■ Task goal
Condense the paragraph of the passage about Dr. Swamy's interview that begins "Hold it there" into a shorter version that keeps its main facts.

Hold it there, my ignorant radical leftist screwballs, be honest for once, and try to understand the elaborated position of Dr. Swamy, which he has been reiterating in the house and the media like a beating drum. In the description of the YouTube video, Vice writes that this video clip is part of an investigation to the ‘growing fear that Hindu supremacism may undermine secularism and relegate India’s Muslims into second-class citizens.’ That is justified, right? After all, in the video, Dr. Swamy answers a question by saying, “There is no such thing as equal rights, they are not in a[n] equal category” while referring to illegal Muslim immigrants from Pakistan, Bangladesh, and Afghanistan. Whether this is ignorance of the journalist asking the questions or her mere leftist hypocrisy, she has failed to understand the answer.

■ Data excerpts
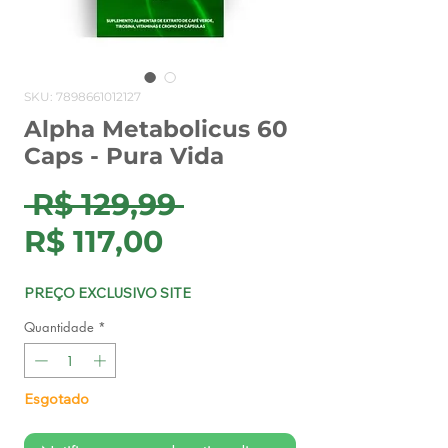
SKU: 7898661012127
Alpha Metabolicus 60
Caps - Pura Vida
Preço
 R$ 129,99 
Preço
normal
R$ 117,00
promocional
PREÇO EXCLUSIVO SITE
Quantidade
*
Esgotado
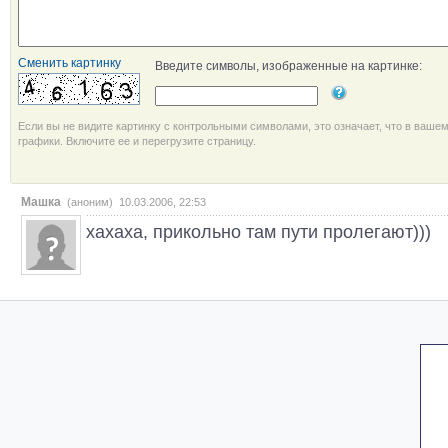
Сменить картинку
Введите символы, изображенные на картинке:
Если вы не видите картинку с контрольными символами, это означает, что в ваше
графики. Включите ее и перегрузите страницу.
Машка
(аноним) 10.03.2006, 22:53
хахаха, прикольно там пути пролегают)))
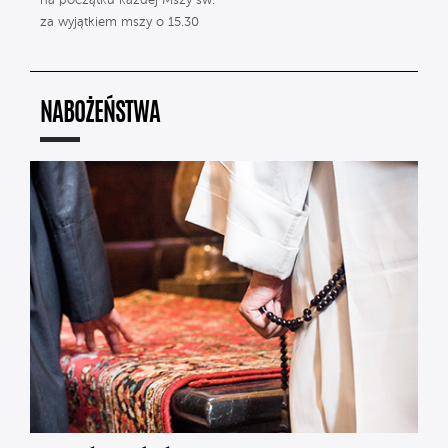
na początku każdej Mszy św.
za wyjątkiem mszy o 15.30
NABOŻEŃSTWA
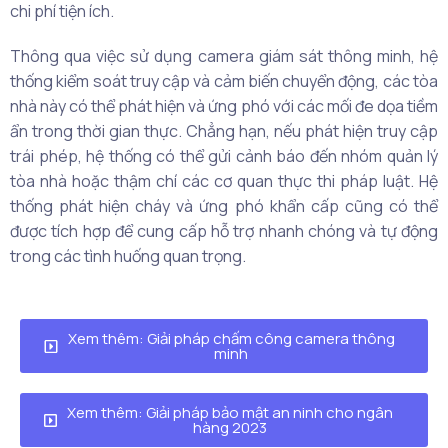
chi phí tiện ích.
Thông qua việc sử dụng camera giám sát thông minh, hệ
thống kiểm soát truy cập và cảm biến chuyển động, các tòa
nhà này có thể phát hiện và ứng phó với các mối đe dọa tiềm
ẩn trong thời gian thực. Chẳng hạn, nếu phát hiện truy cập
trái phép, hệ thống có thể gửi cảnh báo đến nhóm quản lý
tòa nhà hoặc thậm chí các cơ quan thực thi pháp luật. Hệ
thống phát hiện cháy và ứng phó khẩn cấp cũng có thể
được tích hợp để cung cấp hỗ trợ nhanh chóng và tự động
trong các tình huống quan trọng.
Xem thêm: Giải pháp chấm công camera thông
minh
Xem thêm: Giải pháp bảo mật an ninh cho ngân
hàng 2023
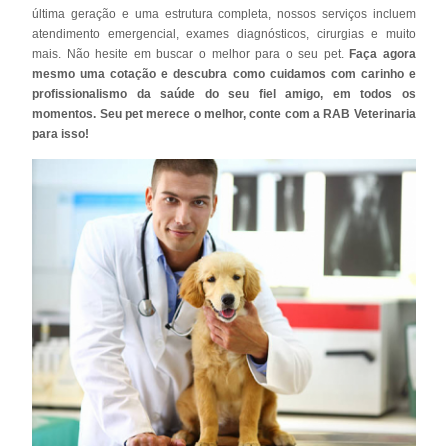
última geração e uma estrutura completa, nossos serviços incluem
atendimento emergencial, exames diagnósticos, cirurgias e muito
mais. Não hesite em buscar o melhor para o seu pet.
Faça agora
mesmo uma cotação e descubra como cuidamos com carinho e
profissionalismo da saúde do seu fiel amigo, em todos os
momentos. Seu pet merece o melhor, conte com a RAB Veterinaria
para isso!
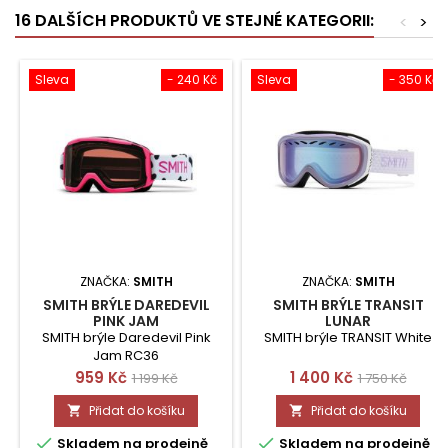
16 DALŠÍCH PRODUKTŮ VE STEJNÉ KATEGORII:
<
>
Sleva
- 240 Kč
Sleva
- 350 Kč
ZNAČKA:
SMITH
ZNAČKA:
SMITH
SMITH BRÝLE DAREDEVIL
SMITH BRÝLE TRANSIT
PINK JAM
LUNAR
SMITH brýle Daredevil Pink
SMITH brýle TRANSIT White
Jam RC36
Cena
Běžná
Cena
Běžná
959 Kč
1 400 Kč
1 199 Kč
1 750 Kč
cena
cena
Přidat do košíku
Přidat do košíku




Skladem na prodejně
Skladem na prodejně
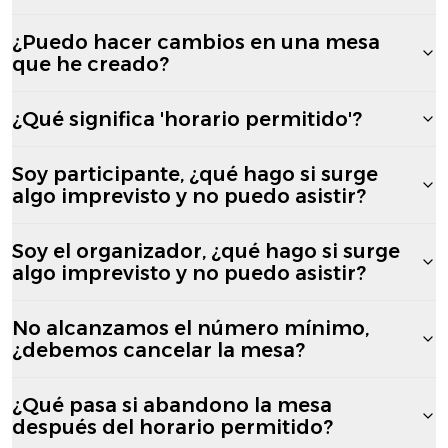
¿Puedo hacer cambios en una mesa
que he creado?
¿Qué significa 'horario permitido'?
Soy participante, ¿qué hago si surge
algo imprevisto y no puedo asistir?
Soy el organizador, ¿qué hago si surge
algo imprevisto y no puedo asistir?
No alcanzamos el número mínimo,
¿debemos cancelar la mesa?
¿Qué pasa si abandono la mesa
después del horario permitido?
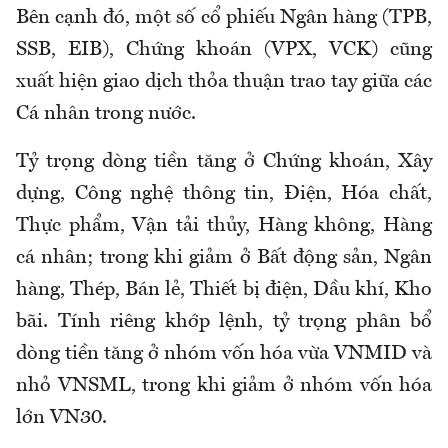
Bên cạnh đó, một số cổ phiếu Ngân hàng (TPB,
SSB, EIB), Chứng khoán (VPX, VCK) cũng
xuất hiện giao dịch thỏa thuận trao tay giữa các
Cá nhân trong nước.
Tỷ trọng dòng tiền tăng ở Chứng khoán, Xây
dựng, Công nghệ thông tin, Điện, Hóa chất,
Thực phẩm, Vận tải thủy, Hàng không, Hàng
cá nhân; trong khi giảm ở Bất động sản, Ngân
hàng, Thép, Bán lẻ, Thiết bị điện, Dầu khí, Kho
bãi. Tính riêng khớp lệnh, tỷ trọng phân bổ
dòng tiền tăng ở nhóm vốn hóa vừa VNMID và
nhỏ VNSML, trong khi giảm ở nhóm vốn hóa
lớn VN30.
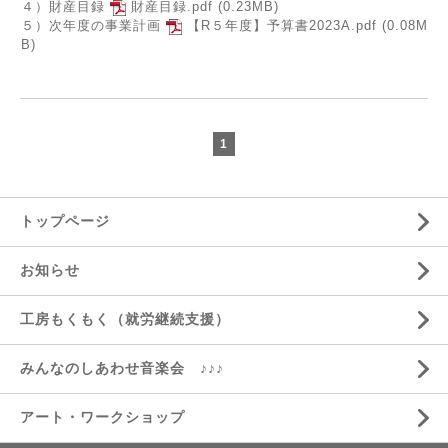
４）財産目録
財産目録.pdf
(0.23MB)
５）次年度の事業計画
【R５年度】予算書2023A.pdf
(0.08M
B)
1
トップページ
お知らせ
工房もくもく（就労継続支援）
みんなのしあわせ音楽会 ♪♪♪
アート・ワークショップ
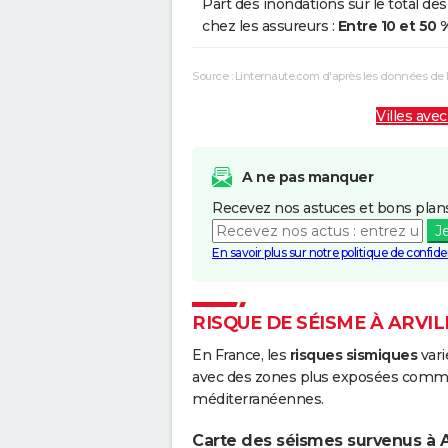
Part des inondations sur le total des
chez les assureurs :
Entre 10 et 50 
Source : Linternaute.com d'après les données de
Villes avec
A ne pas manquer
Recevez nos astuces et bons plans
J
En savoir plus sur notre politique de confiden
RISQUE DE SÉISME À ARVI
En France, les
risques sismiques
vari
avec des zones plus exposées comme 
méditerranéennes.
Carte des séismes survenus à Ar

■ Expected answer
The writer asks readers to understand Dr. Swamy's position, which he has repeated in the house and the media. Vice's YouTube description presents the clip as part of an investigation into fears that Hindu supremacism may undermine secularism and make India's Muslims second-class citizens. In the video, referring to illegal Muslim immigrants from Pakistan, Bangladesh, and Afghanistan, Dr. Swamy says there is no such thing as equal rights because they are not in an equal category. The writer claims that the journalist asking the questions failed to understand his answer, whether from ignorance or leftist hypocrisy.